[Texto do documento]

- Relator(a)
- Ministro Joel Ilan Paciornik
- Órgão julgador
- Quinta Turma
- Data do julgamento
- 24/09/2025
- Data de publicação
- 30/09/2025
STJ – Acórdão, Rel. Ministro Joel Ilan Paciornik, Quinta Turma, j. 24/09/2025, p. 30/09/2025
DIREITO PENAL. AGRAVO REGIMENTAL. TRÁFICO DE DROGAS. TRÁFICO PRIVILEGIADO. IMPOSSIBILIDADE. DEDICAÇÃO A ATIVIDADES CRIMINOSAS AGRAVO REGIMENTAL NÃO PROVIDO. I. Caso em exame 1. Agravo regimental interposto contra decisão que indeferiu liminarmente habeas corpus, pela superveniência do trânsito em julgado da condenação e por não vislumbrar ilegalidade que justificasse a concessão da ordem de ofício. 2. A defesa busca a reforma da decisão para restabelecer a decisão de primeiro grau que reconheceu a aplicação da causa especial de diminuição de pena prevista no art. 33, § 4º, da Lei n. 11.343/2006, alegando que o Tribunal de origem afastou o tráfico privilegiado com base na quantidade e variedade das drogas apreendidas e na existência de munições. II. Questão em discussão 3. A questão em discussão consiste em saber se a quantidade e variedade de drogas, juntamente com a apreensão de munições, são suficientes para afastar a aplicação do redutor do tráfico privilegiado, considerando a alegação de que o réu não se dedicava a atividades criminosas. III. Razões de decidir 4. O Tribunal de origem entendeu que a dedicação do paciente a atividades criminosas foi demonstrada por elementos concretos, como a apreensão de grande quantidade e variedade de drogas e munições, bem como notícias de seu envolvimento na prática do tráfico, o que justifica o afastamento do tráfico privilegiado. 5. A jurisprudência desta Corte estabelece que a quantidade e variedade de drogas, isoladamente, não afastam o redutor do tráfico privilegiado, mas a dedicação a atividades criminosas foi evidenciada no caso concreto. 6. O reexame das conclusões da Corte de origem esbarra no óbice do reexame fático-probatório, sendo inviável na via estreita do habeas corpus. IV. Dispositivo e tese 7. Agravo regimental não provido. Tese de julgamento: "1. A dedicação a atividades criminosas pode ser demonstrada por elementos concretos, justificando o afastamento do tráfico privilegiado. 2. O reexame fático-probatório é inviável na via do habeas corpus". Dispositivos relevantes citados: Lei n. 11.343/2006, art. 33, § 4º. Jurisprudência relevante citada: AgRg no HC n. 931.390/SP, Rel. Min. Reynaldo Soares da Fonseca, Quinta Turma, julgado em 4/2/2025, DJEN de 13/2/2025; AgRg no HC n. 780.619/SP, Rel. Min. Reynaldo Soares da Fonseca, Quinta Turma, julgado em 8/11/2022, DJe de 21/11/2022. (AgRg no HC n. 1.013.337/MG, relator Ministro Joel Ilan Paciornik, Quinta Turma, julgado em 24/9/2025, DJEN de 30/9/2025.)

[/Texto do documento]

# [Item de trabalho]
Por favor, informe qual foi o resultado do agravo regimental segundo o acórdão.

[Dados fornecidos]

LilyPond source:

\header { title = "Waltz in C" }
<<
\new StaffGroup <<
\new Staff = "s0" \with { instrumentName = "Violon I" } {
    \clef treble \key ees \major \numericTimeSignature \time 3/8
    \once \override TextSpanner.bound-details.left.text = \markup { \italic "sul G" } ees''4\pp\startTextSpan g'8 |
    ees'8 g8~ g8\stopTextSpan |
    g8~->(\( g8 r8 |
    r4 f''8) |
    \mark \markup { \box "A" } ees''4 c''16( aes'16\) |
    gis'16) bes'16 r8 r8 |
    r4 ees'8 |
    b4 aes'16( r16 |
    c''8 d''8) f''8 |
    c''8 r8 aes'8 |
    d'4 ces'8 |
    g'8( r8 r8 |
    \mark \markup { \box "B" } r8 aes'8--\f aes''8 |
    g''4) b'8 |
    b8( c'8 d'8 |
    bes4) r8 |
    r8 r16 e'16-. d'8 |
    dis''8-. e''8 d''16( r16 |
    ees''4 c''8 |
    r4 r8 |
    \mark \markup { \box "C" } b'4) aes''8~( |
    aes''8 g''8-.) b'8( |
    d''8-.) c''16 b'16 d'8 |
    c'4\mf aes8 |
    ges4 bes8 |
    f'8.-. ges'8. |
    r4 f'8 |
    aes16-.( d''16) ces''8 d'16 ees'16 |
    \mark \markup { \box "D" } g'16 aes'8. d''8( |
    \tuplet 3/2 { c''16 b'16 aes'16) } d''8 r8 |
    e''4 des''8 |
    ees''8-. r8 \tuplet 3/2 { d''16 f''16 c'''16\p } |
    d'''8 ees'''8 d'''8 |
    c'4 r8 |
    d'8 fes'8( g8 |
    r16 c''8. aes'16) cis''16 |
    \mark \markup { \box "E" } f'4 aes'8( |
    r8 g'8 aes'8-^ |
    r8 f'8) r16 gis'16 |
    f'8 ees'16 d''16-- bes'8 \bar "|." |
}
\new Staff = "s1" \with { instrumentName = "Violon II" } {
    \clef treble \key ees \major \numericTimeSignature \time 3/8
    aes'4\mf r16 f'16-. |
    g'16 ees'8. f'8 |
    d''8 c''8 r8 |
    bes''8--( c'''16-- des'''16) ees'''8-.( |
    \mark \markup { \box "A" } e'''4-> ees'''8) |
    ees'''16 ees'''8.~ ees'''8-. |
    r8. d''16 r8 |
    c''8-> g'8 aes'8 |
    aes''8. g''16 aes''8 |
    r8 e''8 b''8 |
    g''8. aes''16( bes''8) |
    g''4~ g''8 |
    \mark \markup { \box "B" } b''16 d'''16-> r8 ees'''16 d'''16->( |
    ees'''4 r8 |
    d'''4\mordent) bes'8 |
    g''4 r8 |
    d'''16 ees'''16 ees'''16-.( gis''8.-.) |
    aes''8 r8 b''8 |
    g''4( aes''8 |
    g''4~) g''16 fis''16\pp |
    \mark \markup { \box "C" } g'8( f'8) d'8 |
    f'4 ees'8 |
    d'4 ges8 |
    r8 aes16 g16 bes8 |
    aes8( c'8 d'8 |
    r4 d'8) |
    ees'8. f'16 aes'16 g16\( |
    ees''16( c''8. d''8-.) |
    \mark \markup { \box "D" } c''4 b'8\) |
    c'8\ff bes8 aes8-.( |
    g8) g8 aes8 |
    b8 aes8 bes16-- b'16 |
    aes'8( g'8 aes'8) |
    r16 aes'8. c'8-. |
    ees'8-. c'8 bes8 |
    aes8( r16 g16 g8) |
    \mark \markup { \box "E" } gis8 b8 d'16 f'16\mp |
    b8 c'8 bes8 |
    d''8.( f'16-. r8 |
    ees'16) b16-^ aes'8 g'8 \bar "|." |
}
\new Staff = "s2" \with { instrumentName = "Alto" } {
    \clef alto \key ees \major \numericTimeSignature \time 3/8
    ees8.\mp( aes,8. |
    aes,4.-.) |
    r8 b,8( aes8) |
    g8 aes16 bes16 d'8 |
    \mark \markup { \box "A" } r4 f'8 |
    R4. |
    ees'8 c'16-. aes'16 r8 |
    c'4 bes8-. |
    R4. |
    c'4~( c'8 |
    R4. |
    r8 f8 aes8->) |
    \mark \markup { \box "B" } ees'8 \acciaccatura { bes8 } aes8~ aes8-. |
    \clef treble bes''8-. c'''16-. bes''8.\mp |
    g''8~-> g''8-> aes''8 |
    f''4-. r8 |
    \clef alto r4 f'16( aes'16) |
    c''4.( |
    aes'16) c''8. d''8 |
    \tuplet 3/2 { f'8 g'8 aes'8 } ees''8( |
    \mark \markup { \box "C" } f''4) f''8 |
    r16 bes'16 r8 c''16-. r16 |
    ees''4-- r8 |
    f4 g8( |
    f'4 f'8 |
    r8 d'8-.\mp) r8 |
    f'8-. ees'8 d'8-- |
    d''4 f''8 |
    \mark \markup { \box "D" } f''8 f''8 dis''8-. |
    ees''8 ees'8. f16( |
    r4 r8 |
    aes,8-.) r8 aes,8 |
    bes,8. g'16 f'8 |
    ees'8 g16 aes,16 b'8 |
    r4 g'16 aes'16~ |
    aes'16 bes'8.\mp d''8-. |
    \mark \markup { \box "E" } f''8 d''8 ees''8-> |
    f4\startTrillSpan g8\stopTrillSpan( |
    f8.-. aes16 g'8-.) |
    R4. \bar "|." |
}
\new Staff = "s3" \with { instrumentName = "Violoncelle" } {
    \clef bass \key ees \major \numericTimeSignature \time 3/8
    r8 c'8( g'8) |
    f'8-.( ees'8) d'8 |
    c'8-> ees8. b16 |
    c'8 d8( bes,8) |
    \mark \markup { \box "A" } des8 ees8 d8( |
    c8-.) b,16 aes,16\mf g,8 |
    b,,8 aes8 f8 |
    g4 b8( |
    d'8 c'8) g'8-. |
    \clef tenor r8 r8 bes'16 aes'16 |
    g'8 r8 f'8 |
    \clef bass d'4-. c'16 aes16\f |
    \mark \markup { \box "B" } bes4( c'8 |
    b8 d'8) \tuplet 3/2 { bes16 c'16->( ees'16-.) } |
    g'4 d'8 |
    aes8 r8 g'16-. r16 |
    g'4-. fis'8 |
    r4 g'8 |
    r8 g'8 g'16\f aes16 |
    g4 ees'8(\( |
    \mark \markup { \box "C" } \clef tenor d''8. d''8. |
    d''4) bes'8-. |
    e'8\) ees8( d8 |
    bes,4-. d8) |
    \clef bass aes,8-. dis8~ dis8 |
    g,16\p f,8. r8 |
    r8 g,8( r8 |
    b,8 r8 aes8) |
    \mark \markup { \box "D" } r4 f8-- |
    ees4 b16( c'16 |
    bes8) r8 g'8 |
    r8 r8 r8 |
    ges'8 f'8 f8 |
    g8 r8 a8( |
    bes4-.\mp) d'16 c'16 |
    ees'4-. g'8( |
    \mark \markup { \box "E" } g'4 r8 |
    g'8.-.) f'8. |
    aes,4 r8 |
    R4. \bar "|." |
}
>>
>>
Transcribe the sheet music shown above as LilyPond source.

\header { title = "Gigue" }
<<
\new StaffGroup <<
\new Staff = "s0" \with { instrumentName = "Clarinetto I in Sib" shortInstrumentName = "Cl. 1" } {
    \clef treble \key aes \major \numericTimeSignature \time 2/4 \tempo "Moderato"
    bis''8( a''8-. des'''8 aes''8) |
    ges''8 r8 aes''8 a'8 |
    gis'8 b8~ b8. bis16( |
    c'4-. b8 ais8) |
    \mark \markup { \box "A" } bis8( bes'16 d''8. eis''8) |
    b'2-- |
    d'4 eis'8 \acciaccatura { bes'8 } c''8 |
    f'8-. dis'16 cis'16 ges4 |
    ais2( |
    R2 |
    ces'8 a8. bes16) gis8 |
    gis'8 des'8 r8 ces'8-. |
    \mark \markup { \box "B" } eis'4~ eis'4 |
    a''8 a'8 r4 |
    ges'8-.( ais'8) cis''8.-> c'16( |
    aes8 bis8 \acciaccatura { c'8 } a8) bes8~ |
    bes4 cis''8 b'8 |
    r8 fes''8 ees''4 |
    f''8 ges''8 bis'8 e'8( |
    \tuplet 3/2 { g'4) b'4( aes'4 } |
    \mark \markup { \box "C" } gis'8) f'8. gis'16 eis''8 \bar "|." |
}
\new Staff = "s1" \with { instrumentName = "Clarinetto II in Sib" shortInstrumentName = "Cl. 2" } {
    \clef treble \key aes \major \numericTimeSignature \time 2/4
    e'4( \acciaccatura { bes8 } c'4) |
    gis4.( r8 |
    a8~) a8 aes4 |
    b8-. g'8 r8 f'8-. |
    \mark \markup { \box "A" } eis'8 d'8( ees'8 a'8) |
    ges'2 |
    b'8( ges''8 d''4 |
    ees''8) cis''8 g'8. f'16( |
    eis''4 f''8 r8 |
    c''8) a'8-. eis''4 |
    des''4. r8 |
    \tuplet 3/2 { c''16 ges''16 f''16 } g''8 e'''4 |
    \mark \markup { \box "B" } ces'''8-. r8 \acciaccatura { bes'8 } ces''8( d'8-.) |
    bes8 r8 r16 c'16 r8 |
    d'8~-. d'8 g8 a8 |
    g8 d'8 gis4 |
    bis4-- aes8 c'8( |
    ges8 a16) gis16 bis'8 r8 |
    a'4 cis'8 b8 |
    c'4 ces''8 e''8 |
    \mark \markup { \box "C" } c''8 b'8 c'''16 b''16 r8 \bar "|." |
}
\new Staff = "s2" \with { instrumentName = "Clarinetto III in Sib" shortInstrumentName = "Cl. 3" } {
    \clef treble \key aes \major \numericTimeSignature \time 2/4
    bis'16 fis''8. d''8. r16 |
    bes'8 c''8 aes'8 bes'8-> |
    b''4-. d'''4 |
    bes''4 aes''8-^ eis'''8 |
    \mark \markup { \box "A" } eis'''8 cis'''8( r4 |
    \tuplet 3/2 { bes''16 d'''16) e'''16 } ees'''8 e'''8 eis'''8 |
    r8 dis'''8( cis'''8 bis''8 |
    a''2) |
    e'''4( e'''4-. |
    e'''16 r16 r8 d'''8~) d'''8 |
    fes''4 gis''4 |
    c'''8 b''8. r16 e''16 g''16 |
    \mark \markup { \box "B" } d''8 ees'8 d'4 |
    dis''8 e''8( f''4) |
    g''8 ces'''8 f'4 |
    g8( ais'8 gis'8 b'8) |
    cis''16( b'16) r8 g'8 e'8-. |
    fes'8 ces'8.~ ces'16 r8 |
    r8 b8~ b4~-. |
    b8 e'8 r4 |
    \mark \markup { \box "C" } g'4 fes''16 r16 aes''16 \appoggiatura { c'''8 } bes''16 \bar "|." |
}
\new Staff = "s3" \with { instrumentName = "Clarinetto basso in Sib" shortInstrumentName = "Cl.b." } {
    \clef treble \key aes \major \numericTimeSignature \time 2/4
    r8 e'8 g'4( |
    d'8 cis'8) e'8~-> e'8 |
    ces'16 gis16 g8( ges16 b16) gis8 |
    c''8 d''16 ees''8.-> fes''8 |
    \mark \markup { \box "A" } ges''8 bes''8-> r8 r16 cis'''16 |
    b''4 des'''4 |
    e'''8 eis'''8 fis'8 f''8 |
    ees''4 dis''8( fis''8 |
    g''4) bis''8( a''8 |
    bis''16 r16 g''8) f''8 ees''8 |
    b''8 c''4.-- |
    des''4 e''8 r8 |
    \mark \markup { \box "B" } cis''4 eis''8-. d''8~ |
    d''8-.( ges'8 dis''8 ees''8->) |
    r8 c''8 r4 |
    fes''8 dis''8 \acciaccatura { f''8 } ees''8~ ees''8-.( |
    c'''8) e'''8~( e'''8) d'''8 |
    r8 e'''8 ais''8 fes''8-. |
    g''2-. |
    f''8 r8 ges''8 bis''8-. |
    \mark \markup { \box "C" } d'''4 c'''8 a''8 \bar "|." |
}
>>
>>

[/Dados fornecidos]

# [Resposta da tarefa]
O agravo regimental não foi provido.